Fortune unveiled its inaugural Crypto 100, ranking Hyperliquid the top DeFi platform and naming Coinbase the leader in centralized finance.

Fortune unveiled its inaugural Crypto 100 this week, placing Hyperliquid at the top of the decentralized finance category and naming Coinbase the leader in centralized finance. The ranking, compiled with intelligence firm Inca Digital, reviewed more than 3,000 companies and organized them into 10 categories of 10 entries each.

Fortune modeled the project on its Fortune 500 list. The teams combined a survey of more than 200 crypto experts for trust and reputation scores with data on on-chain activity, corporate financials, security infrastructure, regulatory records and global media footprint. Fortune and Inca Digital declined to disclose exact metric weights. Each company could appear in only one category and was placed where it ranked highest under the published methodology.

Hyperliquid rose to the DeFi top after a year of growth.

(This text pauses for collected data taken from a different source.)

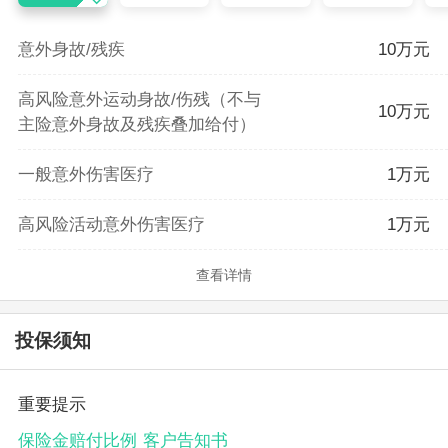
意外身故/残疾
10万元
高风险意外运动身故/伤残（不与
10万元
主险意外身故及残疾叠加给付）
一般意外伤害医疗
1万元
高风险活动意外伤害医疗
1万元
查看详情
投保须知
重要提示
保险金赔付比例
客户告知书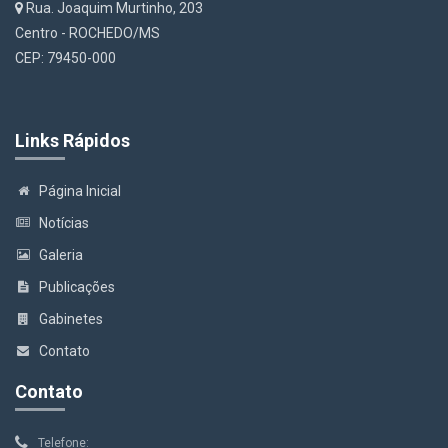
Rua. Joaquim Murtinho, 203
Centro - ROCHEDO/MS
CEP: 79450-000
Links Rápidos
Página Inicial
Notícias
Galeria
Publicações
Gabinetes
Contato
Contato
Telefone: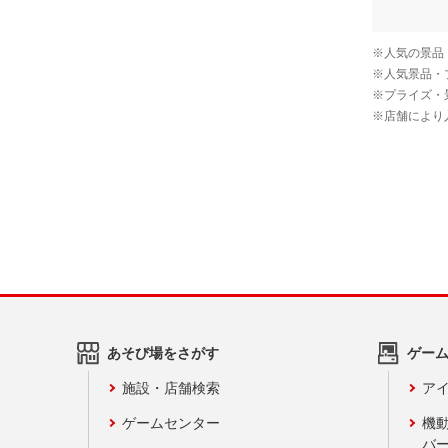
あそび場をさがす
ゲー
施設・店舗検索
アイ
ゲームセンター
機
バ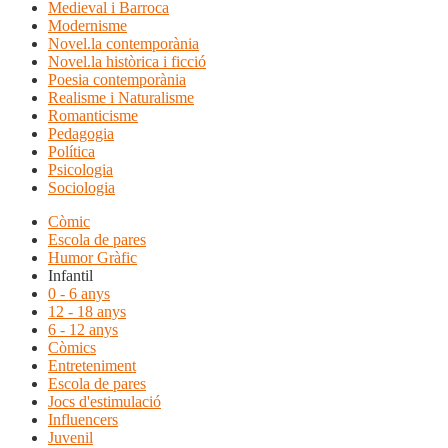
Medieval i Barroca
Modernisme
Novel.la contemporània
Novel.la històrica i ficció
Poesia contemporània
Realisme i Naturalisme
Romanticisme
Pedagogia
Política
Psicologia
Sociologia
Còmic
Escola de pares
Humor Gràfic
Infantil
0 - 6 anys
12 - 18 anys
6 - 12 anys
Còmics
Entreteniment
Escola de pares
Jocs d'estimulació
Influencers
Juvenil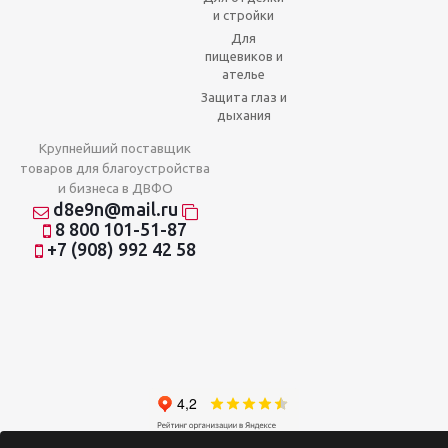
и стройки
Для
пищевиков и
ателье
Защита глаз и
дыхания
Крупнейший поставщик
товаров для благоустройства
и бизнеса в ДВФО
d8e9n@mail.ru
8 800 101-51-87
+7 (908) 992 42 58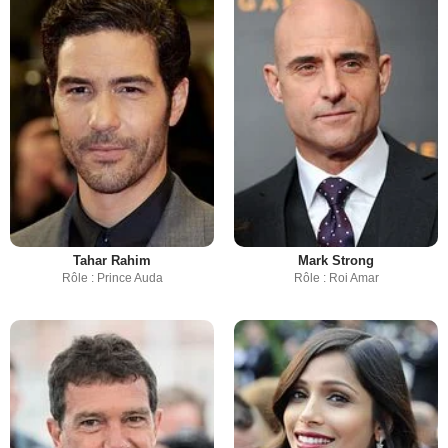
Tahar Rahim
Mark Strong
Rôle : Prince Auda
Rôle : Roi Amar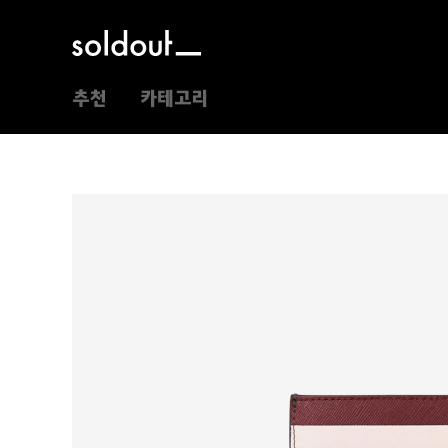
추천
카테고리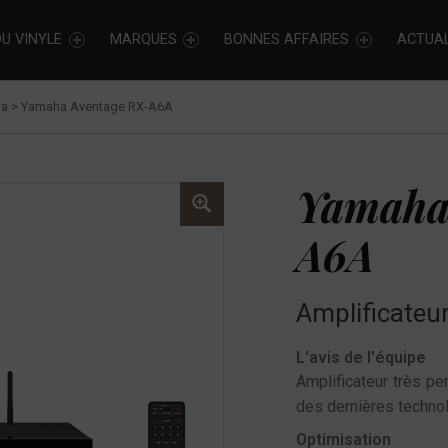
U VINYLE
MARQUES
BONNES AFFAIRES
ACTUAL
ma
>
Yamaha Aventage RX-A6A
Yamaha
A6A
Amplificate
L'avis de l'équipe
Amplificateur très pe
des dernières technol
Optimisation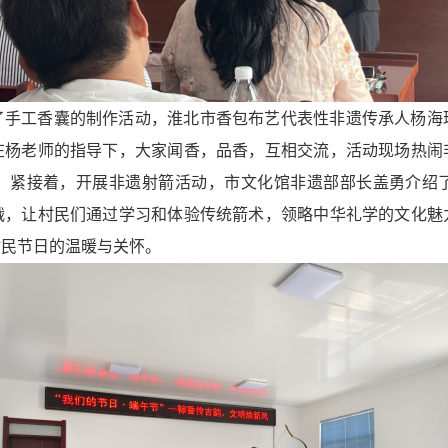
了手工香囊的制作活动，淮北市香包布艺代表性非遗传承人杨海
在杨老师的指导下，大家闻香，品香，互相交流，活动现场热闹
。紧接着，开展非遗射箭活动，市文化馆非遗部部长盖勇介绍
战，让村民们通过学习和体验传统箭术，领略中华礼学的文化魅
村民节日的温暖与关怀。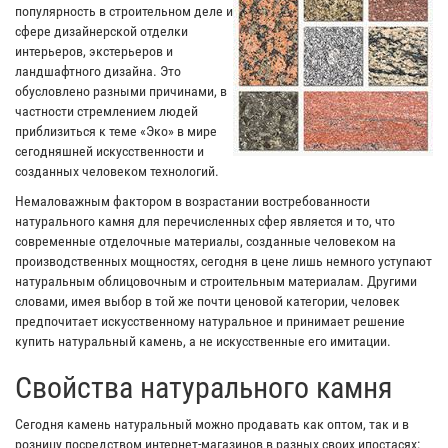
популярность в строительном деле и
сфере дизайнерской отделки
интерьеров, экстерьеров и
ландшафтного дизайна. Это
обусловлено разными причинами, в
частности стремлением людей
приблизиться к теме «Эко» в мире
сегодняшней искусственности и
созданных человеком технологий.
Немаловажным фактором в возрастании востребованности
натурального камня для перечисленных сфер является и то, что
современные отделочные материалы, созданные человеком на
производственных мощностях, сегодня в цене лишь немного уступают
натуральным облицовочным и строительным материалам. Другими
словами, имея выбор в той же почти ценовой категории, человек
предпочитает искусственному натуральное и принимает решение
купить натуральный камень, а не искусственные его имитации.
Свойства натурального камня
Сегодня камень натуральный можно продавать как оптом, так и в
розницу посредством интернет-магазинов в разных своих ипостасях:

The perpetuals exchange increased in market capitalization and briefly surpassed Dogecoin. Its Assistance Fund has directed $1.16 billion in buybacks to the HYPE token since launch. Institutional demand tied to exchange-traded funds supported the token through 2026. At press time HYPE traded at $56.65, giving it a market capitalization of about $12.66 billion and placing it near the 11th largest token by market value. The price remains below its June 2 all-time high of $75.48 after a weekly pullback of roughly 12.6%.

Coinbase topped the centralized finance category and Binance placed second. Other category leaders were Franklin Templeton for traditional finance, Robinhood for fintech, Andreessen Horowitz for venture capital, Tether for stablecoins, Chainalysis for crypto services, Mara for mining, Bitcoin for blockchains and protocols, and BlackRock for digital asset treasuries and ETFs. Fortune noted the BlackRock result reflects concentration of institutional crypto exposure among a small number of Wall Street asset managers.

Adam Zarazinski, CEO of Inca Digital, described the list as an effort to isolate “real signals,” adding that Inca combined financial and technical analysis across markets, sentiment and on-chain activity to produce the ranking.

Fortune acknowledged one omission: crypto market makers were not included in the first edition and will be added in future editions. A companion Crypto Innovators list recognized 30 emerging firms across Asia-Pacific, Europe, Latin America and Africa. Fortune presented the Crypto 100 as a potential annual benchmark and indicated whether it becomes recurring may depend on how the ranked companies perform ahead of the 2027 edition.